Im Schnittpunkt von Vergangenheit und utopischer Zukunft

Gustav Mahler an der Limmat

oe
Zürich, 13/05/2005

Die dritte Vorstellung von Heinz Spoerlis „allem nah, allem fern“ zu Gustav Mahlers Fünfter Sinfonie. Am Freitag (ausgerechnet einem 13.) vor Pfingsten und noch dazu bei reisestimulierendstem Sommerwetter! Wer geht da schon ins Ballett? Die Zürcher jedenfalls taten es zu Hauf! Ein volles Haus. Am Schluss großer Publikumsjubel für alle Beteiligten – auch für das in den Bühnenhintergrund verbannte Orchester und seinen Dirigenten Vladimir Fedoseyev.

Noch nie ist mir Mahlers Fünfte so kurz erschienen. Dabei ist man froh, dass Mahler nicht auch noch einen sechsten Satz komponiert hat. Die musikalische und tänzerische Fülle ist so überwältigend – mehr wäre einfach nicht zu verkraften gewesen! In der fabelhaften musikalischen Analyse der Sinfonie im Programmheft wird die Fünfte als ein „Schnittpunkt in Mahlers Schaffen“ bezeichnet, „die Selbstvergewisserung der Tradition in einem Moment, in dem sie bereits auf das Äußerste fragwürdig geworden war – und zugleich, in dieser Rückkehr in die Geschichte, der Versuch, das sinfonische Komponieren nochmals zu radikalisieren“.

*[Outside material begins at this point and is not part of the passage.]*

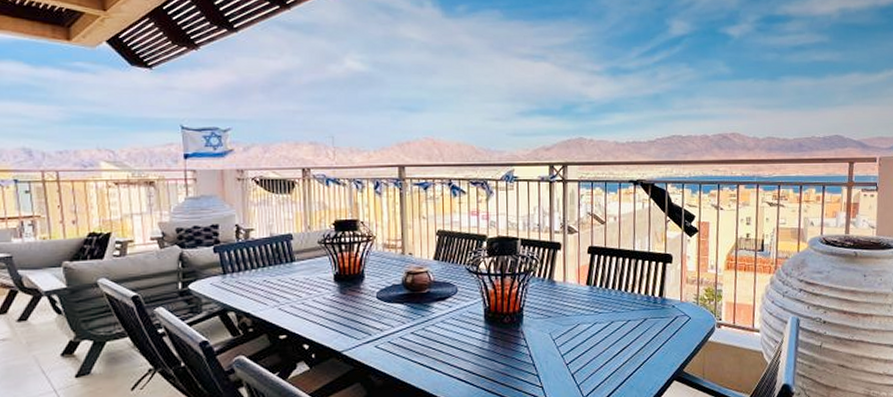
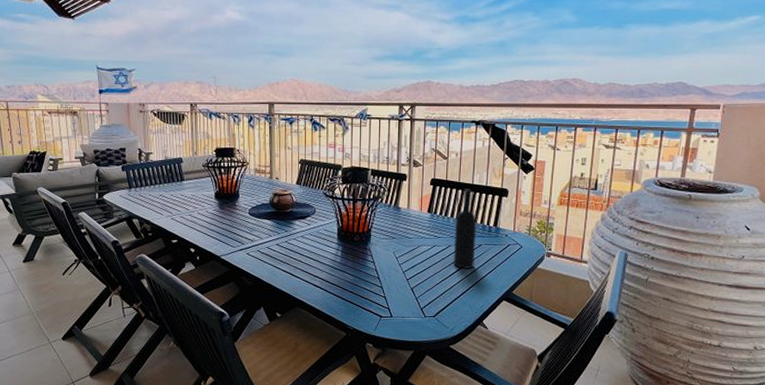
wine bottle: none [616,256,642,347] -> present [453,189,477,269]

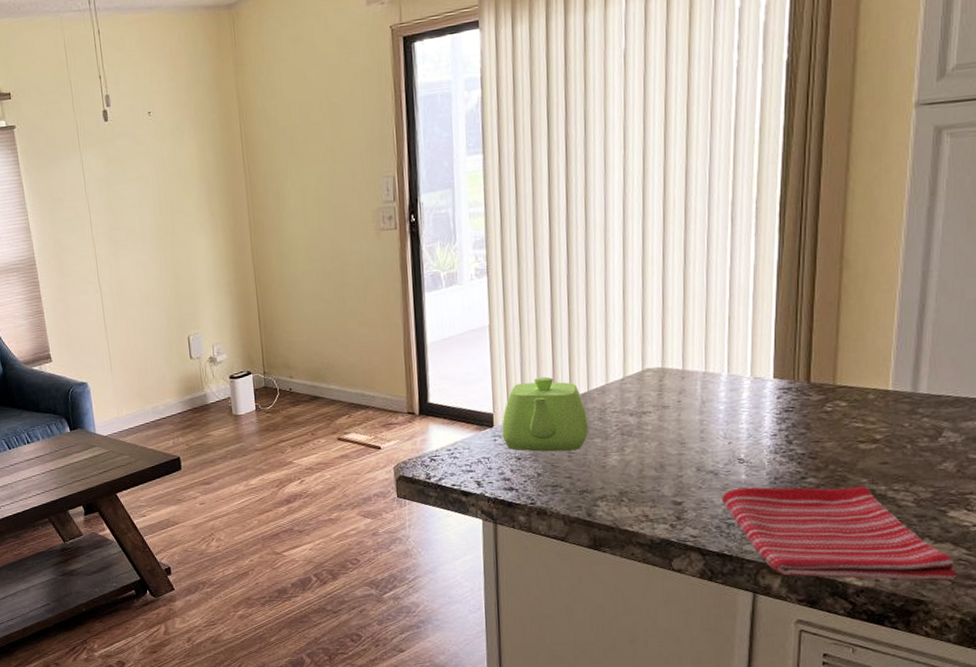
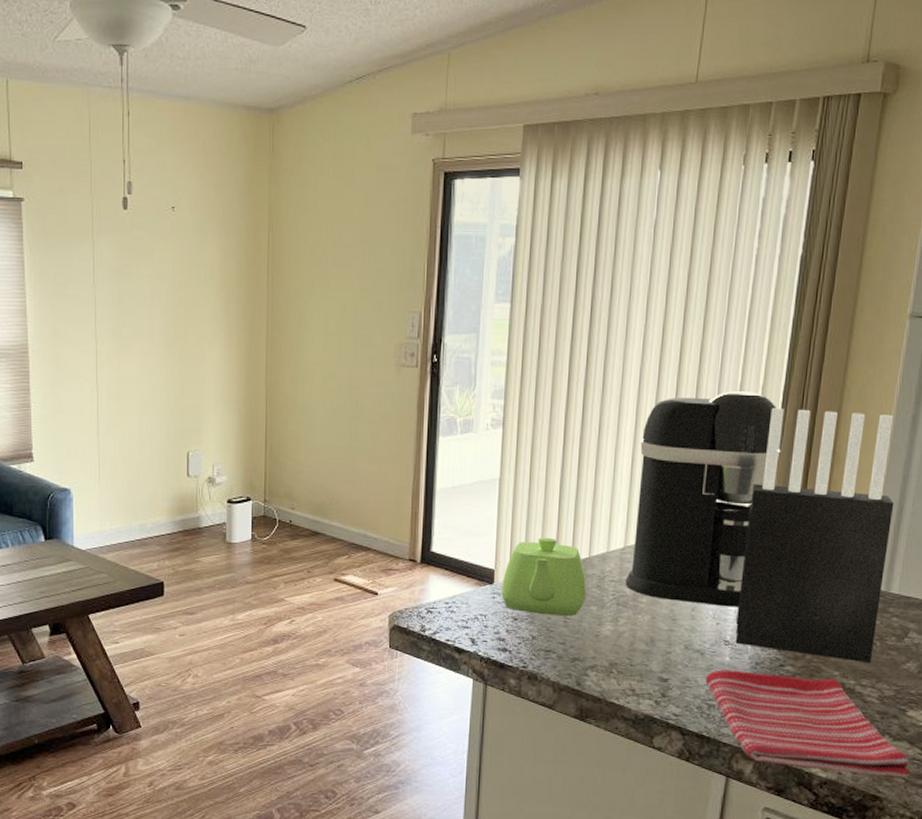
coffee maker: none [628,206,783,426] -> present [625,390,781,607]
knife block: none [750,210,915,468] -> present [735,408,895,664]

Exakt! Gilt genauso für Spoerlis Choreografie als Selbstvergewisserung des Erbes und dem Ausloten künftiger Möglichkeiten – im Augenblick der allgemeinen Ratlosigkeit und Verunsicherung. Wie fern-nahe steht uns das Ballett heute? Wie nahe-fern zeichnet sich seine Zukunft ab? Spoerlis Ballett hinterfragt das gegenwärtige Selbstverständnis des Balletts und kämpft sich in dieser Auseinandersetzung mit Mahler vom lastend-trauernden cis-Moll des Beginns zum – wenn auch utopischen – D-Dur des Finales durch. Und sie tut es in einer luziden Helligkeit und Transparenz ihrer Strukturen, mit ständigen Verweisen auf das Gewesene (auch das der eigenen Spoerlischen Vergangenheit) und den Vorahnungen der Hoffnung auf eine alle Zweifel beseitigenden Zukunft, die Tanz und nichts als Tanz ist.

Erst bei mehrmaligem Sehen geht einem auf, mittels welcher Strukturelemente Spoerli die einzelnen Sätze und Abteilungen miteinander verbindet. Wie zum Beispiel die zunächst verblüffenden Kopfüber-Versenkungen der drei Damen am Schluss des Adagiettos durch die drei Herren schon vielfach vorweggenommen sind (die auch später wiederkehren) in den Kopfüber-Transportaktionen, in denen die Männer die Damen über die Bühne tragen. Als Verklammerungen der Sätze fungieren auch die Gruppenbildungen. Vor allem natürlich die drei so markant maskulinen Männer, die das Stück eröffnen: Dirk Segers, Tigran Mikayelyan und Davit Karapetyan. Dann die beiden Pas-de deux-Paare Seh Yun Kim / Amilcar Moret Gonzalez und Kusha Alexi / Jozef Varga. Dann wieder die drei Duos, die später auch in gemischter Besetzung auftreten (Yen Han und Vahe Martirosyan, Ana Carolina Quaresma und Filipe Portugal, Diana Miqueo und Sergiy Kirichenko). Und besonders wuchtig die geschlossenen Zehner-Reihen der Männer und der Frauen, die wie eine Dampfwalze die Bühne überqueren.

Und wie brandet das über in den Zuschauerraum: die Attacke der Tänzer, ihre kollektive Wucht, aber auch ihre Risikobereitschaft, denn verlangt werden jede Menge gefährlicher Wurf- und Fangaktionen, Bodenstürze und Schlitterfiguren, waghalsige Balancentransporte und Timings, die auf den Bruchteil einer Sekunde berechnet sind. Die Zürcher tanzen das mit einer Bravour und einer Teufel-komm-raus-Tollkühnheit, als gälte es, ein für alle Mal das Klischee von der eidgenössischen Selbstzufriedenheit und Selbstgenügsamkeit hinwegzufegen: wahre Tanzteufel von der Limmat! Ein Meisterwerk (noch siebenmal in der laufenden Spielzeit – dann erst wieder 2006/07) in einer meisterhaften Aufführung. Glückliches Zürich!